27.5 C
Mataram
Senin, 22 Desember 2025
BerandaDaerahNTBRoyalti Musik Kian Memberatkan Pengusaha di NTB

Royalti Musik Kian Memberatkan Pengusaha di NTB

Mataram (Inside Lombok)- Perhimpunan Hotel dan Restoran Indonesia (PHRI) NTB resah dengan adanya pembayaran royalti musik di cafe ataupun restoran. Pasalnya, pembayaran royalti ini sangat memberatkan, mengingat kondisi pengusaha restoran dan hotel di NTB belum bisa dikatakan baik-baik saja.

Ketua PHRI NTB, Ni Ketut Wolini, mengungkapkan bahwa royalti musik di cafe dan restoran saat ini sudah ada yang bayar dan belum, karena para pengusaha juga belum mendapatkan sosialisasi bagaimana mekanisme pembayaran.
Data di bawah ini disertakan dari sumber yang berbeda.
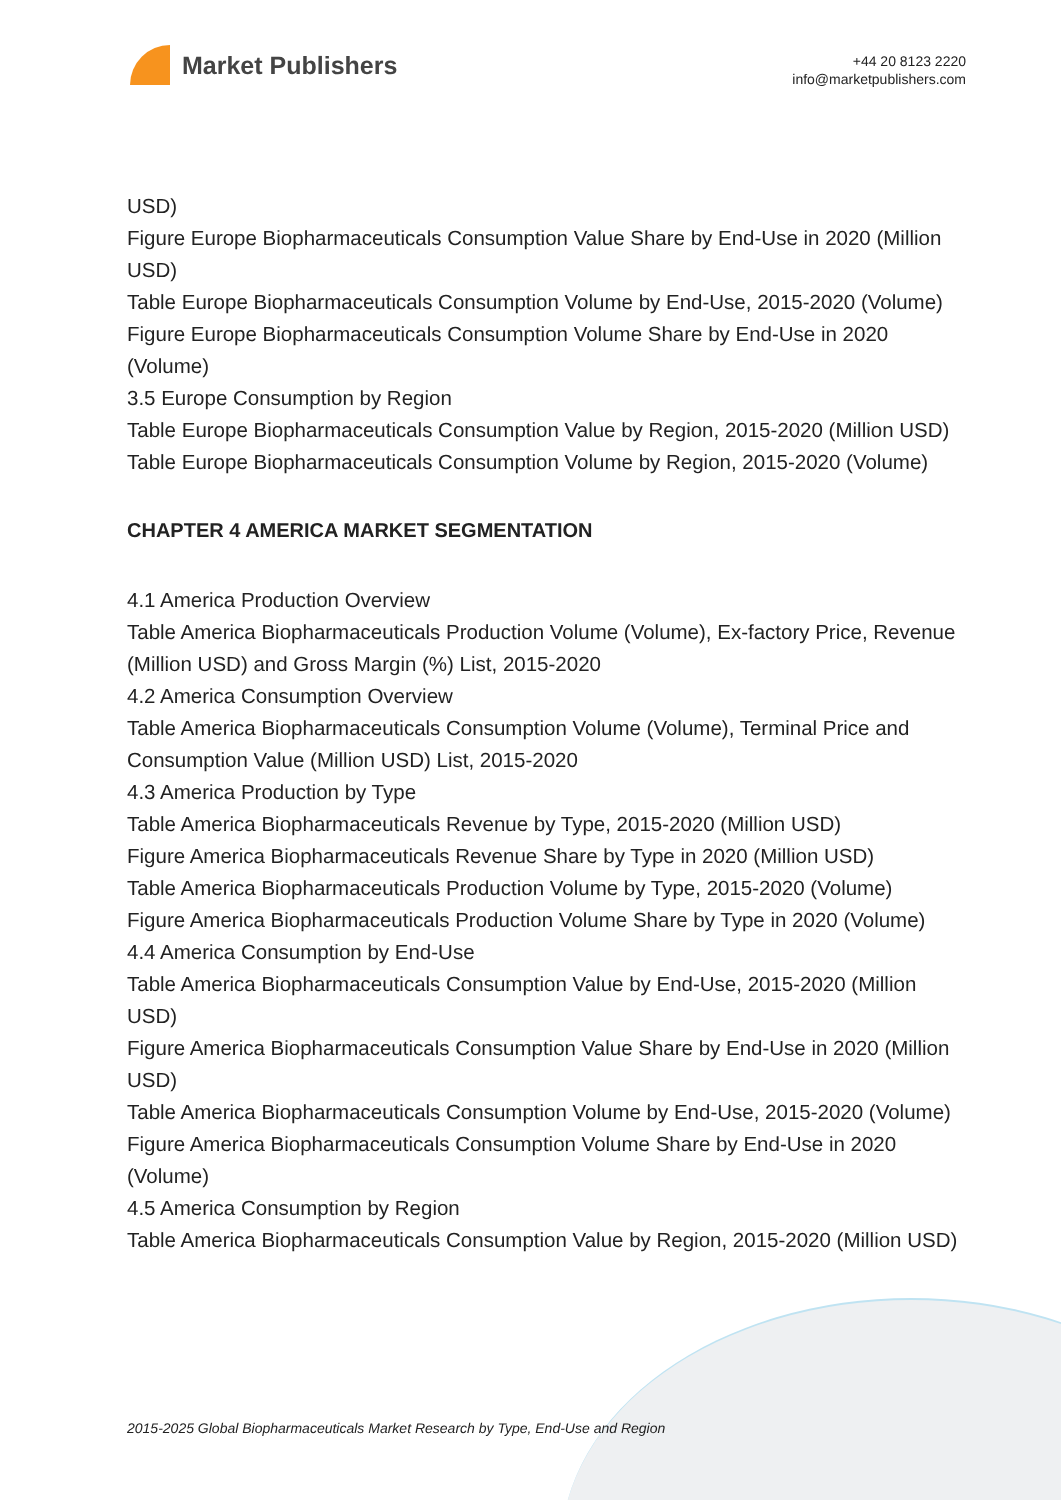Market Publishers
+44 20 8123 2220
info@marketpublishers.com
USD)
Figure Europe Biopharmaceuticals Consumption Value Share by End-Use in 2020 (Million USD)
Table Europe Biopharmaceuticals Consumption Volume by End-Use, 2015-2020 (Volume)
Figure Europe Biopharmaceuticals Consumption Volume Share by End-Use in 2020 (Volume)
3.5 Europe Consumption by Region
Table Europe Biopharmaceuticals Consumption Value by Region, 2015-2020 (Million USD)
Table Europe Biopharmaceuticals Consumption Volume by Region, 2015-2020 (Volume)
CHAPTER 4 AMERICA MARKET SEGMENTATION
4.1 America Production Overview
Table America Biopharmaceuticals Production Volume (Volume), Ex-factory Price, Revenue (Million USD) and Gross Margin (%) List, 2015-2020
4.2 America Consumption Overview
Table America Biopharmaceuticals Consumption Volume (Volume), Terminal Price and Consumption Value (Million USD) List, 2015-2020
4.3 America Production by Type
Table America Biopharmaceuticals Revenue by Type, 2015-2020 (Million USD)
Figure America Biopharmaceuticals Revenue Share by Type in 2020 (Million USD)
Table America Biopharmaceuticals Production Volume by Type, 2015-2020 (Volume)
Figure America Biopharmaceuticals Production Volume Share by Type in 2020 (Volume)
4.4 America Consumption by End-Use
Table America Biopharmaceuticals Consumption Value by End-Use, 2015-2020 (Million USD)
Figure America Biopharmaceuticals Consumption Value Share by End-Use in 2020 (Million USD)
Table America Biopharmaceuticals Consumption Volume by End-Use, 2015-2020 (Volume)
Figure America Biopharmaceuticals Consumption Volume Share by End-Use in 2020 (Volume)
4.5 America Consumption by Region
Table America Biopharmaceuticals Consumption Value by Region, 2015-2020 (Million USD)
2015-2025 Global Biopharmaceuticals Market Research by Type, End-Use and Region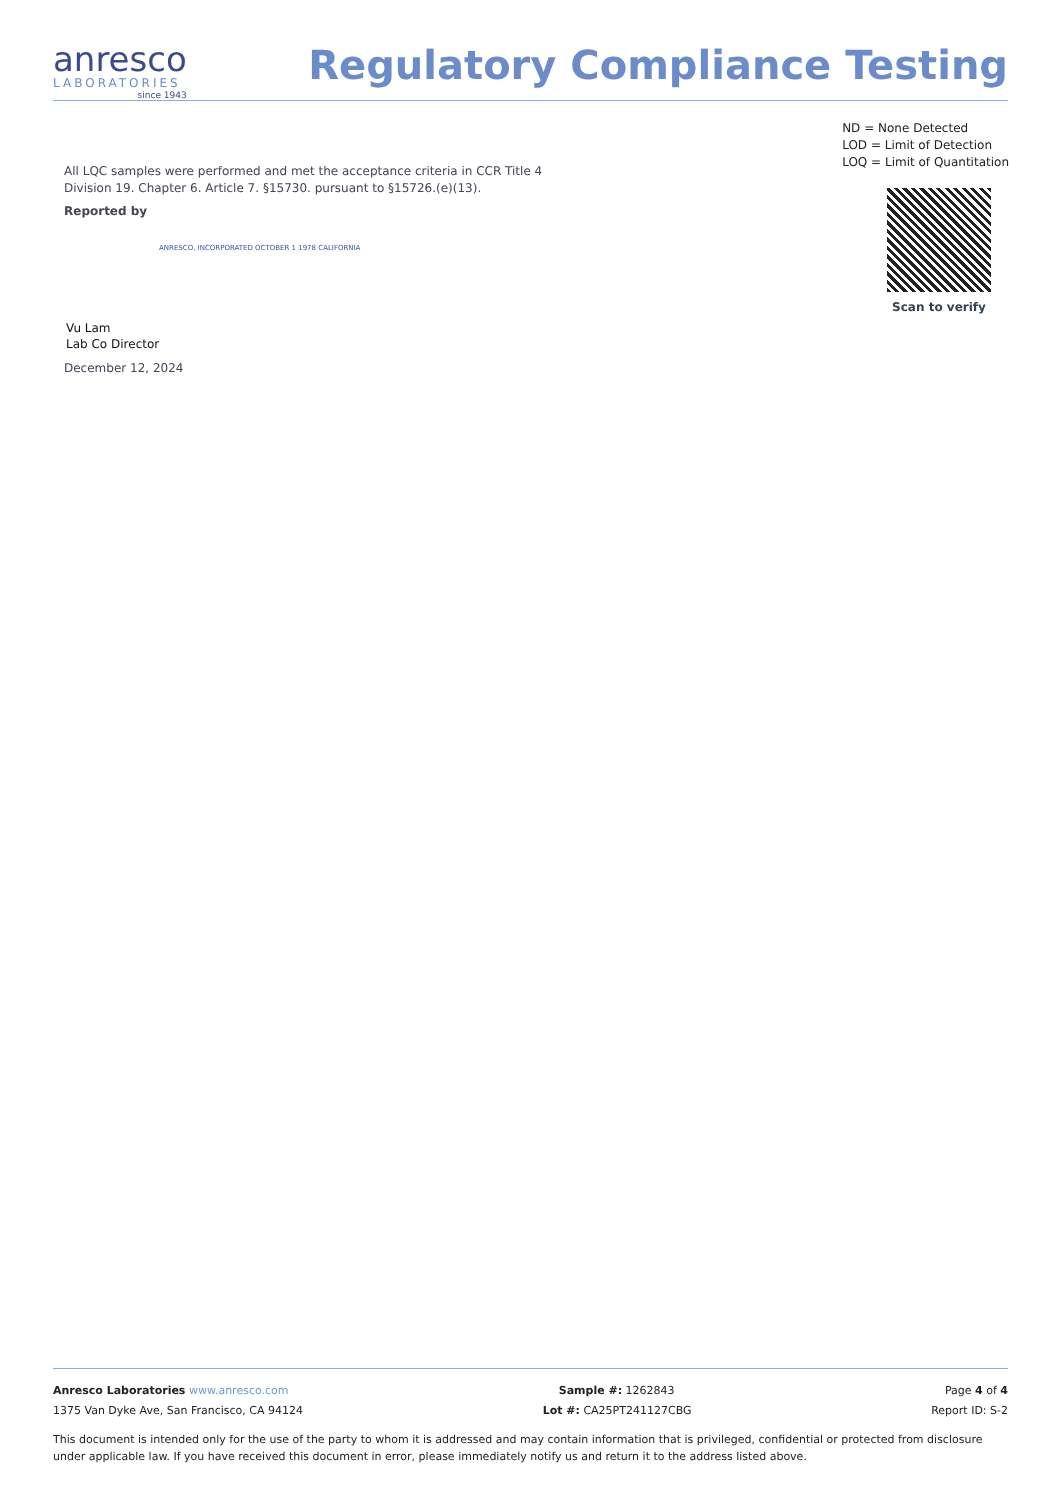anresco
LABORATORIES
since 1943
Regulatory Compliance Testing
ND = None Detected
LOD = Limit of Detection
LOQ = Limit of Quantitation
All LQC samples were performed and met the acceptance criteria in CCR Title 4 Division 19. Chapter 6. Article 7. §15730. pursuant to §15726.(e)(13).
Reported by
ANRESCO, INCORPORATED OCTOBER 1 1978 CALIFORNIA
Vu Lam
Lab Co Director
December 12, 2024
Scan to verify
Anresco Laboratories www.anresco.com Sample #: 1262843 Page 4 of 4
1375 Van Dyke Ave, San Francisco, CA 94124 Lot #: CA25PT241127CBG Report ID: S-2
This document is intended only for the use of the party to whom it is addressed and may contain information that is privileged, confidential or protected from disclosure under applicable law. If you have received this document in error, please immediately notify us and return it to the address listed above.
Sebagaimana diatur dalam undang-undang, yang ada harus di bayar ke Lembaga Manajemen Kolektif Nasional (LMKN). Sedangkan LMKN tidak ada di daerah, sehingga pengusaha di NTB kesulitan untuk konsultasi terkait dengan hal ini. “Ini terlalu mahal dipungut, dihitung per meter, persegi, itu berapa, dan dikalikan sekian meter. Meskipun dibayarkan sekali setahun, tapi berat juga, karena pengusaha sekarang ini tidak baik-baik saja. Satu objek pajak kena berapa kali pajak. Pajak daerah, pusat, dan sekarang royalty lagi,” ungkapnya, Selasa (5/8).

Diakui untuk pembayaran royalti ini memberatkan hotel dan restoran. Walaupun harus terpaksa membayar, tetapi ditambah dengan adanya ancaman pidana. Sementara untuk petunjuk teknis (Juknis)-nya seperti apa, belum diketahui. “Saya selaku ketua PHRI saja belum diajak bicara, kemana kita konsultasi. Coba LKMN ini ke daerah-daerah kasih pencerahan ke kami di daerah. Masa mau lewat hp, kan tidak maksimal,” katanya.

Belum adanya sosialisasi ini menjadi kekhawatiran dari para pengusaha café atau restoran di NTB. Pasalnya, beberapa waktu lalu ada pengusaha terkena persoalan pembayaran royalti musik ini dan mengarah kepada pidana. Tentunya ini menjadi semakin membuat pengusaha resah dan memilih untuk tidak memutar musik. “Kalau dihitung-hitung, semua pajak yang kita bayar hampir 30 persen itu besar dan memang seperti itu. Kalau berat rasanya tidak usah memutar lagu, supaya tidak bermasalah seperti Mie Gacoan menjadi tersangka. Anggota kami resah dengan adanya kondisi seperti ini,” bebernya.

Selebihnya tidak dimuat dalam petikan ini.